Terceiro, defender o ambiente natural e para superar a crise climática medidas que interpelem a sensibilidade ecológica da juventude. Quarto, defender a igualdade de gênero, de raça e dos grupos LGBTQIA+ para conferir concretude ao conceito de democracia “como um processo cumulativo de valores civilizatórios” e, junto, assegurar “o direito a ter direitos” (Claude Lefort). Quinto, defender a presença dos indivíduos na vida pública via o Plano Plurianual Participativo (PPA), na libertadora transição “de consumidor a cidadão” (Albert Hirschman).

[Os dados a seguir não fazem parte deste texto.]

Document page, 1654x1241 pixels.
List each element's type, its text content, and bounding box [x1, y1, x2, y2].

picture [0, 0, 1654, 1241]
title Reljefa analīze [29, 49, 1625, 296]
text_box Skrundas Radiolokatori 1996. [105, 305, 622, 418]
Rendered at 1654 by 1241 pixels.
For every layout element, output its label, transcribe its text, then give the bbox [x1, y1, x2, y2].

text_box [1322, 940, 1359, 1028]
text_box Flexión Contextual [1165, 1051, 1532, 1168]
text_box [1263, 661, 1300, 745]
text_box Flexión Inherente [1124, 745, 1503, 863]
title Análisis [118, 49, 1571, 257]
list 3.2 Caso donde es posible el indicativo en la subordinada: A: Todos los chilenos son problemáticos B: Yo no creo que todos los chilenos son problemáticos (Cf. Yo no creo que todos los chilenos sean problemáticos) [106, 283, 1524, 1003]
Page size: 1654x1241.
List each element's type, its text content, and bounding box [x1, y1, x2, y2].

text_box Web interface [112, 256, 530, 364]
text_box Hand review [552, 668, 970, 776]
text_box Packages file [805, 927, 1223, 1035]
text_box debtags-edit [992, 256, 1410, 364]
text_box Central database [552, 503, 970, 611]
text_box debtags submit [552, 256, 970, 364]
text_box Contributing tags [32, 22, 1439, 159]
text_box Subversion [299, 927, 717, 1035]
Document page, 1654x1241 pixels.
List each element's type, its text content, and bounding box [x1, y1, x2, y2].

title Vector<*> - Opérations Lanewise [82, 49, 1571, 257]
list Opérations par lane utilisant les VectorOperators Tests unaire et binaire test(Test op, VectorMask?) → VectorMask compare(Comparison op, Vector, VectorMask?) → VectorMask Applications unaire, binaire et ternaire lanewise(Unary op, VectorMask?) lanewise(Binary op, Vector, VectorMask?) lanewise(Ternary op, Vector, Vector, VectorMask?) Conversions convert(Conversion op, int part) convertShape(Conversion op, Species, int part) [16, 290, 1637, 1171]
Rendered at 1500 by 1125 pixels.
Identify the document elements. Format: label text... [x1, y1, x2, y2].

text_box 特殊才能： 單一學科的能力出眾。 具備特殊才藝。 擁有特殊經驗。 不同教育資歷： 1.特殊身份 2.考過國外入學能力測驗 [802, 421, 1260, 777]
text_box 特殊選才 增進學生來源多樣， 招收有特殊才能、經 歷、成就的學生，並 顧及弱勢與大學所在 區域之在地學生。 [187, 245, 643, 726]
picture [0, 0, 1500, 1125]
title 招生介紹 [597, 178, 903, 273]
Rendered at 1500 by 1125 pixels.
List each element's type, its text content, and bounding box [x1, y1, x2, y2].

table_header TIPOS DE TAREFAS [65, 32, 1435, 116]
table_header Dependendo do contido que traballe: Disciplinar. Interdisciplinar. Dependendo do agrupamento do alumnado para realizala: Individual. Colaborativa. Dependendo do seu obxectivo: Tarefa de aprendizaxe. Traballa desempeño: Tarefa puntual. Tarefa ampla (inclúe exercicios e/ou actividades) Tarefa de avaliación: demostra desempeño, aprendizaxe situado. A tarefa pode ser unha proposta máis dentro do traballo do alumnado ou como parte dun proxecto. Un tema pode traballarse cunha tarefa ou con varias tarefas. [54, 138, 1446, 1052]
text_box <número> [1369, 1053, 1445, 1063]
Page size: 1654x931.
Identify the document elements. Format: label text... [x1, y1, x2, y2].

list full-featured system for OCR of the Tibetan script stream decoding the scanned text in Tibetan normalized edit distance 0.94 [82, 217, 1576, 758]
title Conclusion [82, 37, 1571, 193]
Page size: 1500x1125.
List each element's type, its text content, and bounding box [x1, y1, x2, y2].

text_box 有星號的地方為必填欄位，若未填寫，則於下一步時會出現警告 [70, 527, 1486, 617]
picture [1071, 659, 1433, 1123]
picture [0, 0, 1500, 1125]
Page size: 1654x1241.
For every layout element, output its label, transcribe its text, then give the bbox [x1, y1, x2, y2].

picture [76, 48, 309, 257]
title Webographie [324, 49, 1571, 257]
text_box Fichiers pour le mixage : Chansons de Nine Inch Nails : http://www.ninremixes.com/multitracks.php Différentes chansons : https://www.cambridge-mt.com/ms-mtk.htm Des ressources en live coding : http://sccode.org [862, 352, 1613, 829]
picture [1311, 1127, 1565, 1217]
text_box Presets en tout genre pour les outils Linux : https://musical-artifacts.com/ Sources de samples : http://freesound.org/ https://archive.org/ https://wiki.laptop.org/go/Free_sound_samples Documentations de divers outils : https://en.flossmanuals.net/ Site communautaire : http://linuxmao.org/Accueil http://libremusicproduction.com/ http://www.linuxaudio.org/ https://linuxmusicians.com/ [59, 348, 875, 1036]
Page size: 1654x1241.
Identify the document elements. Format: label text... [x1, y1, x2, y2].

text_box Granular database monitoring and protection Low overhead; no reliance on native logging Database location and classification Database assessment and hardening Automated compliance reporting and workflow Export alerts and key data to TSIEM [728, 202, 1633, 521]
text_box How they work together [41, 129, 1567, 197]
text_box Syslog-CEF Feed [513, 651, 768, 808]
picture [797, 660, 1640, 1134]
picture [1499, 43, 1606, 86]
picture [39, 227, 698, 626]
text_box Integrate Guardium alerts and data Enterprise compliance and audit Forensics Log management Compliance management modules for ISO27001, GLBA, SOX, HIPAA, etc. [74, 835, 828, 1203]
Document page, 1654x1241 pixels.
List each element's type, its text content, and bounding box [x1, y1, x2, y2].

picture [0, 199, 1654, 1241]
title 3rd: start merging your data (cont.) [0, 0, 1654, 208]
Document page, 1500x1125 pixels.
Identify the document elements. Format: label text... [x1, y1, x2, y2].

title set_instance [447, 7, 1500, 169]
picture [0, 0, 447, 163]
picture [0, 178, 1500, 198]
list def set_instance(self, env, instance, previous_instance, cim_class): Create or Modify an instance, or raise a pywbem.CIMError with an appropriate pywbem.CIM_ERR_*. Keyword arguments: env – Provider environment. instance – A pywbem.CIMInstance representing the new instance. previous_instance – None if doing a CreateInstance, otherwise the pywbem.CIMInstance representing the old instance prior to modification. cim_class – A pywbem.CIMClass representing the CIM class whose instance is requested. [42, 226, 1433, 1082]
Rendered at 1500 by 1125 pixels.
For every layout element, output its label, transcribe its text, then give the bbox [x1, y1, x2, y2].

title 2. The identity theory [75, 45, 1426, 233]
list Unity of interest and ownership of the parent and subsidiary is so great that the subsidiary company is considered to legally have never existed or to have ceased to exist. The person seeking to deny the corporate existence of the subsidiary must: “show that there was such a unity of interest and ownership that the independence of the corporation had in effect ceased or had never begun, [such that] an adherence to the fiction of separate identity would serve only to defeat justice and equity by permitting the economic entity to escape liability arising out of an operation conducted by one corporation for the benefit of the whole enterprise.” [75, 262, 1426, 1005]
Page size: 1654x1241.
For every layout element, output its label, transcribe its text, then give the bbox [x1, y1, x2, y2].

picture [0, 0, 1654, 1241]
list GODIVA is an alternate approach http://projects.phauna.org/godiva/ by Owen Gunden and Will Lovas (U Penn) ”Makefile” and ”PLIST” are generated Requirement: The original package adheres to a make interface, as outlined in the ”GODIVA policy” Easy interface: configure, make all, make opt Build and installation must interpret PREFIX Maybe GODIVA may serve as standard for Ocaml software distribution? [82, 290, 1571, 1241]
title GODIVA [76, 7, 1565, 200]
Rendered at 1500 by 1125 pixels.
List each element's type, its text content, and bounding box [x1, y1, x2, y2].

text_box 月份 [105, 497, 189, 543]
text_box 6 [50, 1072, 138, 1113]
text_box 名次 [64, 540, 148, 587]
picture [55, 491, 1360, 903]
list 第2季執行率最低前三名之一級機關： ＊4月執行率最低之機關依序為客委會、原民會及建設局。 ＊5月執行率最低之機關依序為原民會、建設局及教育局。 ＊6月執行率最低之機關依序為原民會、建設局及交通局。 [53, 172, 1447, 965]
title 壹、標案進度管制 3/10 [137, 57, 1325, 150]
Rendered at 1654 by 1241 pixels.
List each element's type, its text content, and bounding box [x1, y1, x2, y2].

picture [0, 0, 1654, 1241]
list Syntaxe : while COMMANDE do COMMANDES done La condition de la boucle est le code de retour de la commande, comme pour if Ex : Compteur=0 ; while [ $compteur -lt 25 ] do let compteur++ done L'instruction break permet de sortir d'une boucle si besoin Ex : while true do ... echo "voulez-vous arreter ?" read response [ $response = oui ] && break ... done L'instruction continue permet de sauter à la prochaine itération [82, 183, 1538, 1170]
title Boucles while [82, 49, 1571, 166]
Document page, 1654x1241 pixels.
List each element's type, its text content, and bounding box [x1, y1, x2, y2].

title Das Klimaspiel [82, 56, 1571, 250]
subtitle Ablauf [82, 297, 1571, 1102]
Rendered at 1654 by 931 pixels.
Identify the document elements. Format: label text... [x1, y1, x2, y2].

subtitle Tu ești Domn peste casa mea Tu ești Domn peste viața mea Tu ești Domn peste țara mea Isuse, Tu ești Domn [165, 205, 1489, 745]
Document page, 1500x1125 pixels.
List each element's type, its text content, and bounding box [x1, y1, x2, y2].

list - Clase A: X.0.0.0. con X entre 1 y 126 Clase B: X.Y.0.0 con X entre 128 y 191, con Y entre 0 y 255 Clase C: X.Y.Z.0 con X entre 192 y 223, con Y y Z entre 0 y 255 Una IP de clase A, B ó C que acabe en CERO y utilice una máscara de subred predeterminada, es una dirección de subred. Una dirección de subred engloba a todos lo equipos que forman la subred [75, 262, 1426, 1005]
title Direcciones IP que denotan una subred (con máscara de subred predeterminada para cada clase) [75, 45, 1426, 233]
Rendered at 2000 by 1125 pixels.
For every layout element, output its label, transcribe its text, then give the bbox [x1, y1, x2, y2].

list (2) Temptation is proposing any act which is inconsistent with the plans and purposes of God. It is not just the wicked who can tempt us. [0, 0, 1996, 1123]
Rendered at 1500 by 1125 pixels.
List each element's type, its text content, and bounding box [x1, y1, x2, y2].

Esse é o programa capaz de parar a roda gigante da violência. Punições severas às ações diretas, sem mediações institucionais, da extrema direita são necessárias. A iniciativa do governo Lula de elevar as penas é oportuna, dialoga com a noção de que “a lei é para todos”. Mostra o panóptico estatal (que tudo vê, como o olho de Deus) ativo. Valha para desvendar o mandante da execução covarde de Marielle Franco e Anderson Gomes, no triste 14 de março de 2018, no Rio de Janeiro. Porém, é insuficiente. Ao par disso, é preciso cortar pela raiz as condições sociais que levam a ideologia do neofascismo apoiar-se na violência. Capisci?

Luiz Marques é Docente de Ciência Política na UFGRS, ex-Secretário de Estado da Cultura no Rio Grande do Sul.